Task directions: What you return must be the lines of the data that hold the word "bilhete".

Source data
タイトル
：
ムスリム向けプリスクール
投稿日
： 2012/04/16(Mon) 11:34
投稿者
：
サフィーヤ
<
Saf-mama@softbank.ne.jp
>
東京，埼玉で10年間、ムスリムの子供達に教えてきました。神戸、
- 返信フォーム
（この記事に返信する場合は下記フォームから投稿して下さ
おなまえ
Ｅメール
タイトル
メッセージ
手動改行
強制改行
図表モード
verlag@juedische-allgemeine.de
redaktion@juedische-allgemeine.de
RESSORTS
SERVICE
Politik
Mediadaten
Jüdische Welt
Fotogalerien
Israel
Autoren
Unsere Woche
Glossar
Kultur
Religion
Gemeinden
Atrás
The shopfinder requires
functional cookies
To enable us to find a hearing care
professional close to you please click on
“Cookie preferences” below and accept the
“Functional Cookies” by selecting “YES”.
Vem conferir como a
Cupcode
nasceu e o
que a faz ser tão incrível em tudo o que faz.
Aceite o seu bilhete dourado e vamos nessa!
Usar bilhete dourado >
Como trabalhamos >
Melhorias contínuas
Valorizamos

Task result:
Aceite o seu bilhete dourado e vamos nessa!
Usar bilhete dourado >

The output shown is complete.